Like I wrote earlier, we can hold two opposing opinions at the same time. Watch me do it now. While holding some opinions with an open hand there are other opinions to hold with a clenched fist. While developing the opinion, we hold our beliefs with an open hand. But after holding the opinion to a certain standard, we clench our fist. 

Here are some criteria for knowing when to clench your fist on an opinion:  

  1. Clench all opinions which our senses support. Practice the scientific method in everyday life. Question, hypothesize, experiment, and draw a conclusion / form an opinion. 
  2. Do your own research and hold to our opinions based upon our work. Read as often as we can. 
  3. Hold opinions based upon sound logic. Study logical fallacies.
  4. Contractual agreements made with loved ones, like marriage.   
  5. Commitment to parent our children until death do us part. 

We are responsible to grow in self knowledge so we can know which opinions we should hold with an open hand and which to hold with a clenched fist. Opinion formulation is a skill and working to improve it can help our lives. The same work we take to deconstruct other’s opinions we can use to deconstruct our own. The skill of opinion formulation requires daily practice.
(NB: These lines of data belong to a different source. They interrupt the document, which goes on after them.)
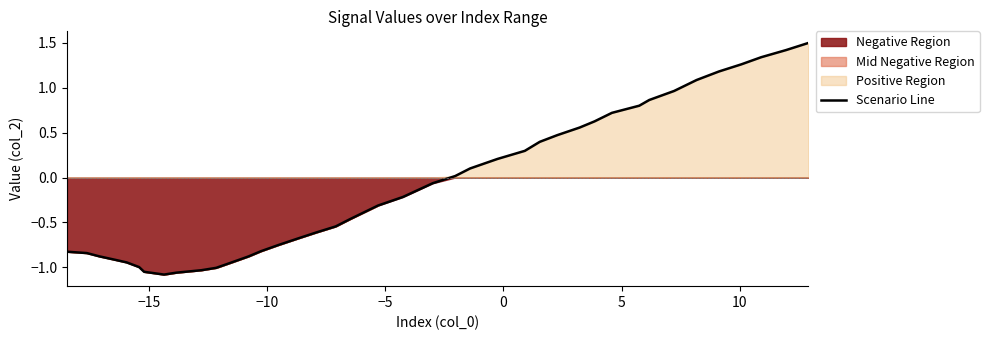

What is the highest value of the Scenario Line series?

1.5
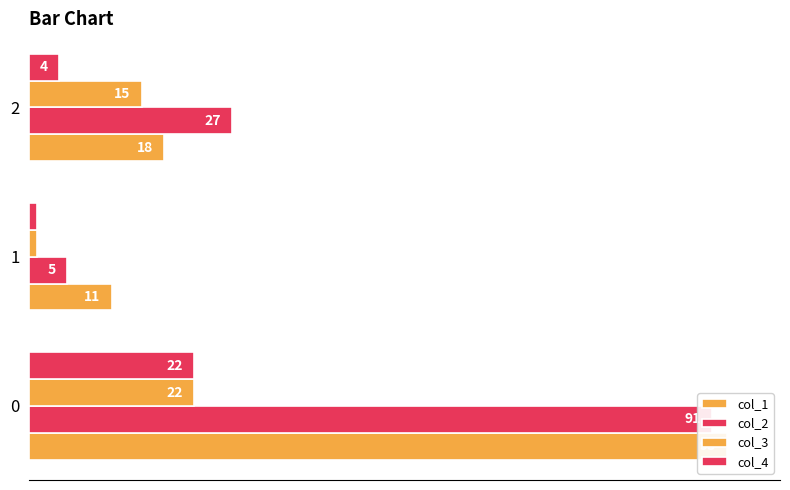

What is the sum of all col_4 values?

27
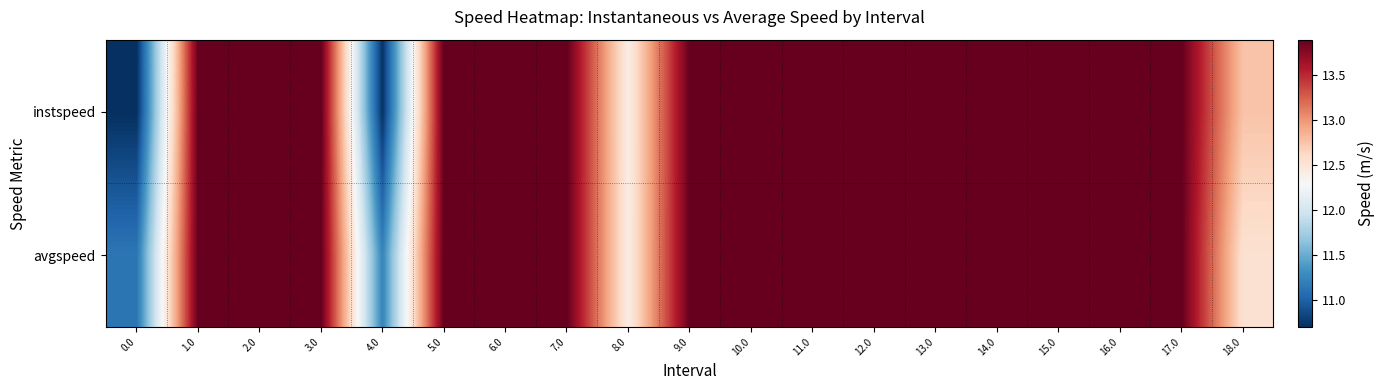

Between 8.0 and 10.0, which series saw the biggest shift?

instspeed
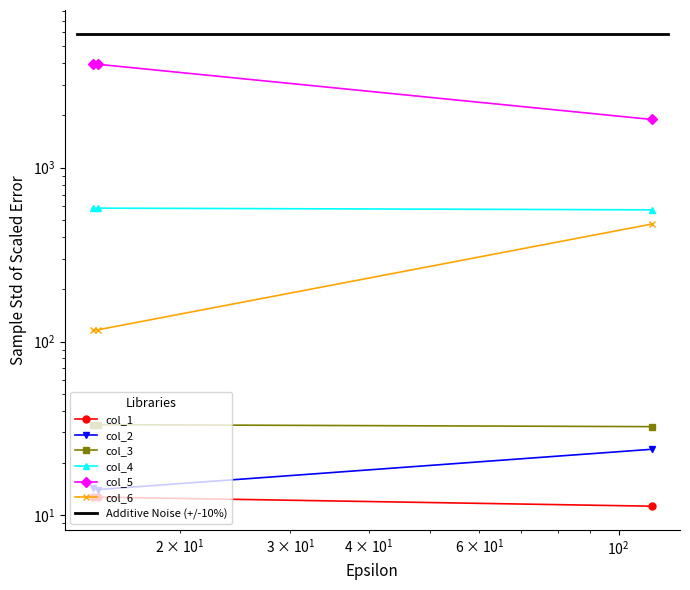

What is the label of the 3rd point from the left?

$\mathdefault{10^{2}}$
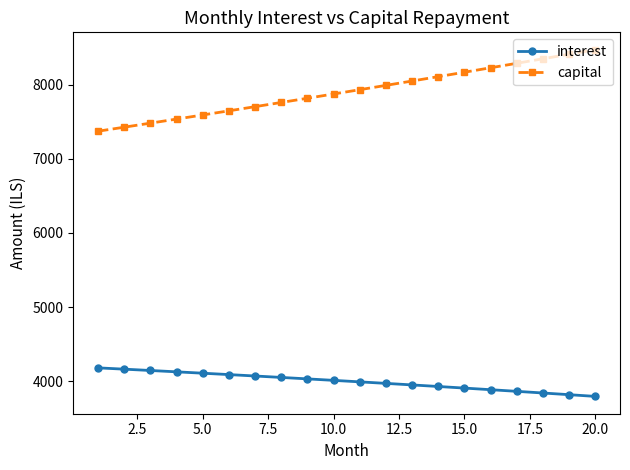

Which series has the largest total across all categories?

capital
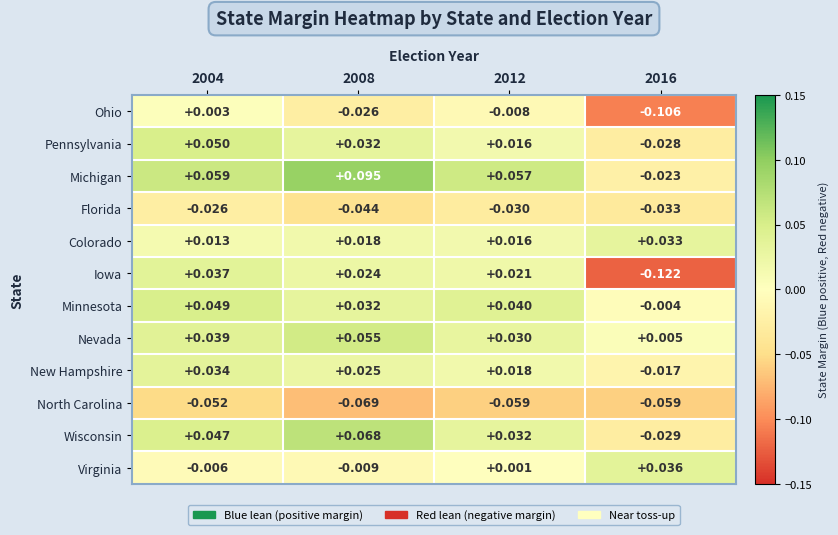

Which series has the largest range (max minus min)?

Iowa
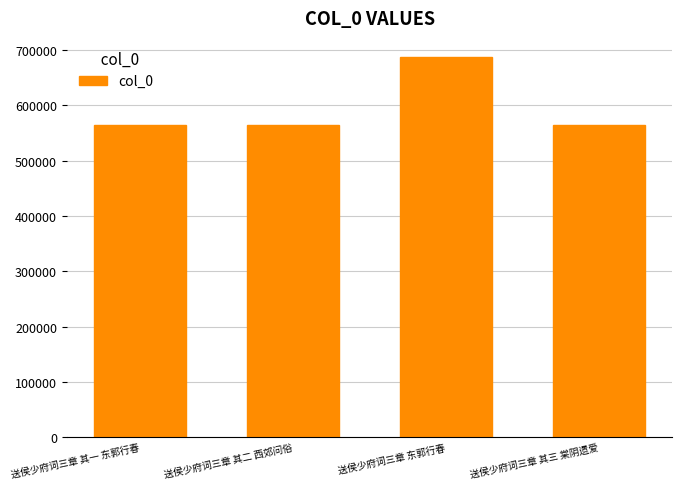

What position from the left is 送侯少府词三章 其三 棠阴遗爱?

4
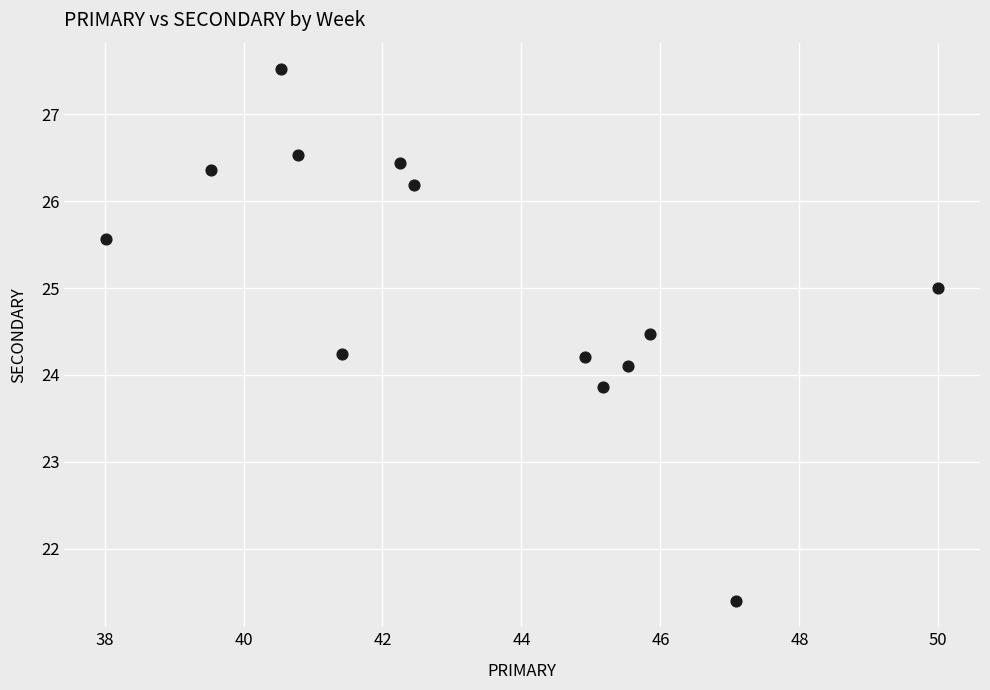

What is the range of X values (max minus min)?

12.0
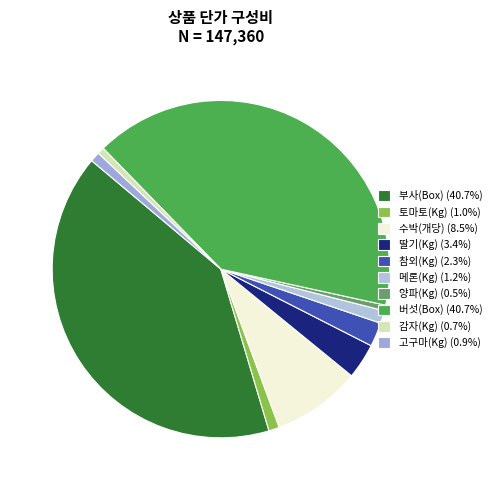

Is there a majority slice in this chart?

No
As we record our ideas on audio, on video, or a page we can see the thinking patterns and conditioned emotional responses we have for specific topics. As a result of our own self study, our opinions receive refinement. It takes diligent effort but we have the power and the abilities to grow in opinion formulation so that we know what opinions to hold with an open hand and which to hold in a clenched fist. As we improve our skill in formulating opinions our emotional life will stabilize, our thought world will strengthen, and we will move in and out of spaces knowing we have equipped ourselves to skillfully and artfully know which opinions to hold with an open hand and which to hold with a clenched fist.